Start of Supplied data

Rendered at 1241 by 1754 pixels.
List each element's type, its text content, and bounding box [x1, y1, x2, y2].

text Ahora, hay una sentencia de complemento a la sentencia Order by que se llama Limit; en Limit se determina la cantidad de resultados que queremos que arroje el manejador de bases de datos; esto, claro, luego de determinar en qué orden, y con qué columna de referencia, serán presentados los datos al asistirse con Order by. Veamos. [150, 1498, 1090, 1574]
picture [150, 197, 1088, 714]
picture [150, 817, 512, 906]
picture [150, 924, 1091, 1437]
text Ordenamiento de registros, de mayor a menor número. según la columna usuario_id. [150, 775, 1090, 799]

End of Supplied data

What the task requires:
Reproduce each entry above character for character.

Your solution:
Rendered at 1241 by 1754 pixels.
List each element's type, its text content, and bounding box [x1, y1, x2, y2].

text Ahora, hay una sentencia de complemento a la sentencia Order by que se llama Limit; en Limit se determina la cantidad de resultados que queremos que arroje el manejador de bases de datos; esto, claro, luego de determinar en qué orden, y con qué columna de referencia, serán presentados los datos al asistirse con Order by. Veamos. [150, 1498, 1090, 1574]
picture [150, 197, 1088, 714]
picture [150, 817, 512, 906]
picture [150, 924, 1091, 1437]
text Ordenamiento de registros, de mayor a menor número. según la columna usuario_id. [150, 775, 1090, 799]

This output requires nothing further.